Identify each line below that contains the word "Reviewers", and copy it out.

+++++

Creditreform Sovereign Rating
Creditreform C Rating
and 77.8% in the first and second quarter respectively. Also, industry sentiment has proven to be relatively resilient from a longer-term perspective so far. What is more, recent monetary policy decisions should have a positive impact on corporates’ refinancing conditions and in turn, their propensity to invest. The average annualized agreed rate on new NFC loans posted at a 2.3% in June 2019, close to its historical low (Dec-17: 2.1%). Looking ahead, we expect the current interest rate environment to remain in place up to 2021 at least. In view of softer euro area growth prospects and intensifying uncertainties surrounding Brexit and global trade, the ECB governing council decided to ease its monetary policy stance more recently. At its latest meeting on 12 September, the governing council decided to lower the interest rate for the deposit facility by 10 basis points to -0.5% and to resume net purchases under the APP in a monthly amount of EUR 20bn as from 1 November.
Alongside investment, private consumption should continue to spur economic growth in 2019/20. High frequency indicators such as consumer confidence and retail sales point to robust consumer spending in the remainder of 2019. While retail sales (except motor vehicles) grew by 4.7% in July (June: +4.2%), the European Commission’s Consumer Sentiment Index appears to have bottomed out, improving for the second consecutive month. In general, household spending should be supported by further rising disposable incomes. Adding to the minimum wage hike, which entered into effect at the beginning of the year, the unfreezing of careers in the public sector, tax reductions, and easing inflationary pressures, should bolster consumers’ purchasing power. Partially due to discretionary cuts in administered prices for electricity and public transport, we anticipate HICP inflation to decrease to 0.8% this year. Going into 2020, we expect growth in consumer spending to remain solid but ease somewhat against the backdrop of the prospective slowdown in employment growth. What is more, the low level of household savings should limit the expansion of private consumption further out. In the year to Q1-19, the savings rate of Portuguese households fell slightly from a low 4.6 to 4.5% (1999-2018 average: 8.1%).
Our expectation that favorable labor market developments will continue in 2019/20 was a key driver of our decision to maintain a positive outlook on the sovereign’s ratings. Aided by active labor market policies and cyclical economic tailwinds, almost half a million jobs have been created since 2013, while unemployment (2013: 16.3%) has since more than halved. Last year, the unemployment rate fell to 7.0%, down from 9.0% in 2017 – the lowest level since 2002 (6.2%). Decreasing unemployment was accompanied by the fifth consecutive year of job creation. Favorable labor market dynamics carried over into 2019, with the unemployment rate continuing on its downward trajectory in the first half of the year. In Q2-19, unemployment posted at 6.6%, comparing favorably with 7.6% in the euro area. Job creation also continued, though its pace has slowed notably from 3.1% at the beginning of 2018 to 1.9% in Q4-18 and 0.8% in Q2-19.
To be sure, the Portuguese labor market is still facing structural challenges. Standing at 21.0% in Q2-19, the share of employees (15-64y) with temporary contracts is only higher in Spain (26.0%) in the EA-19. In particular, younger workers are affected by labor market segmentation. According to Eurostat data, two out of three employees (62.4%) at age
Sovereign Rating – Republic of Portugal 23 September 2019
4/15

+++++

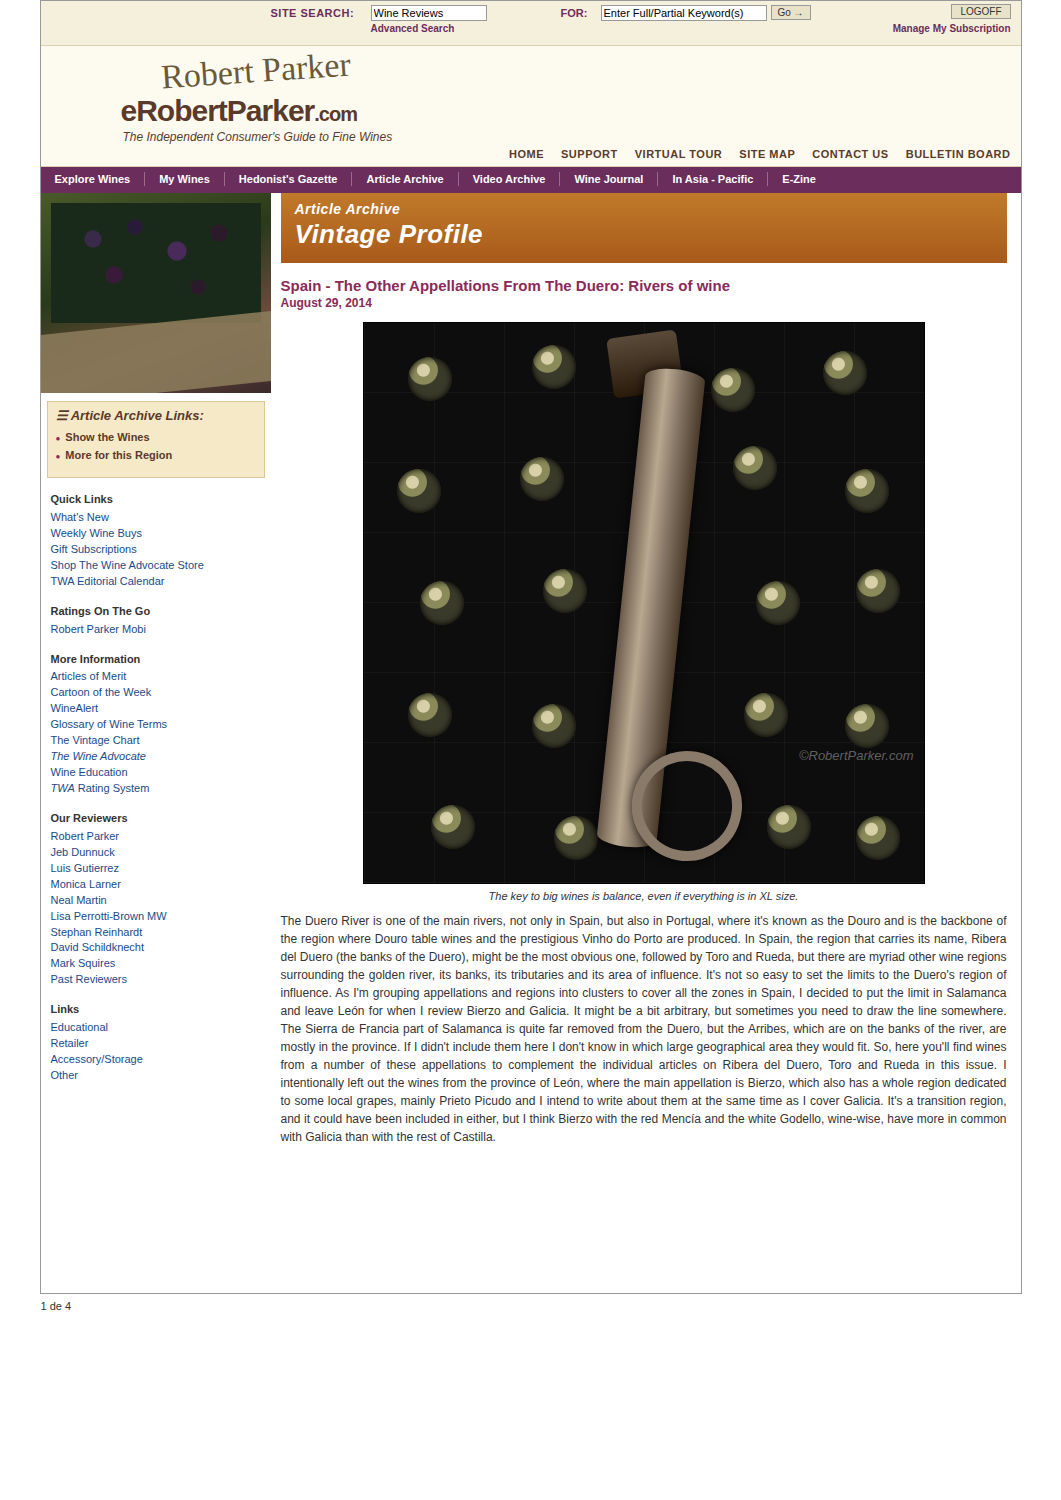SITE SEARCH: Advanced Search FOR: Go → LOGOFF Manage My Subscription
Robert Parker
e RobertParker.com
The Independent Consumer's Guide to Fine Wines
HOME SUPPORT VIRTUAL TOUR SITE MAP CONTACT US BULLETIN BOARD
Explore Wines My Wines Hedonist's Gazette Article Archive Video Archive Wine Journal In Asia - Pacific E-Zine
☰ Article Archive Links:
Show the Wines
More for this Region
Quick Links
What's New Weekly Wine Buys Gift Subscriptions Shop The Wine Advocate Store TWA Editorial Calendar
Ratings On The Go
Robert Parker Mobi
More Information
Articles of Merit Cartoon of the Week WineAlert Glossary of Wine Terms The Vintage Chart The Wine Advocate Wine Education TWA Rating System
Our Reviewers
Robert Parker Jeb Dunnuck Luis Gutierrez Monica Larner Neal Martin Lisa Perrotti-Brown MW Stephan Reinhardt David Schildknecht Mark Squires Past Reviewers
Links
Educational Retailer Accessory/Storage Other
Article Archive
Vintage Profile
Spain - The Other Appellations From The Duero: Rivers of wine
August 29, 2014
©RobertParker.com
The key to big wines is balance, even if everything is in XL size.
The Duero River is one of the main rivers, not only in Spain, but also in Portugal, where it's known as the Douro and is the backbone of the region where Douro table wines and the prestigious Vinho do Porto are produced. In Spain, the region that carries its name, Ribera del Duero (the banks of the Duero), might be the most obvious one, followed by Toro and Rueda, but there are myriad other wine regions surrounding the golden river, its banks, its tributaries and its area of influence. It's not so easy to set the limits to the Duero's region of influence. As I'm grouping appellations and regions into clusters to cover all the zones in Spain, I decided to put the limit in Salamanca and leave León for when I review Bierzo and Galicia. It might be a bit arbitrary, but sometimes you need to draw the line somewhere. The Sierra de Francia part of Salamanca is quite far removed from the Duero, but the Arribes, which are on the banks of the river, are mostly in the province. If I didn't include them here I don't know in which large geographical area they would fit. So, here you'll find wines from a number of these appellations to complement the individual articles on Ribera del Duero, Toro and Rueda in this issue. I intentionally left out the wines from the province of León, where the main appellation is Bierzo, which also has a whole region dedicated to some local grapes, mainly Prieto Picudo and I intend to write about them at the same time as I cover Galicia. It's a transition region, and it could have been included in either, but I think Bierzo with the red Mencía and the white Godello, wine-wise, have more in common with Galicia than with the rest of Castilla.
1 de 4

+++++

● **Solved problem**
Our Reviewers
Robert Parker Jeb Dunnuck Luis Gutierrez Monica Larner Neal Martin Lisa Perrotti-Brown MW Stephan Reinhardt David Schildknecht Mark Squires Past Reviewers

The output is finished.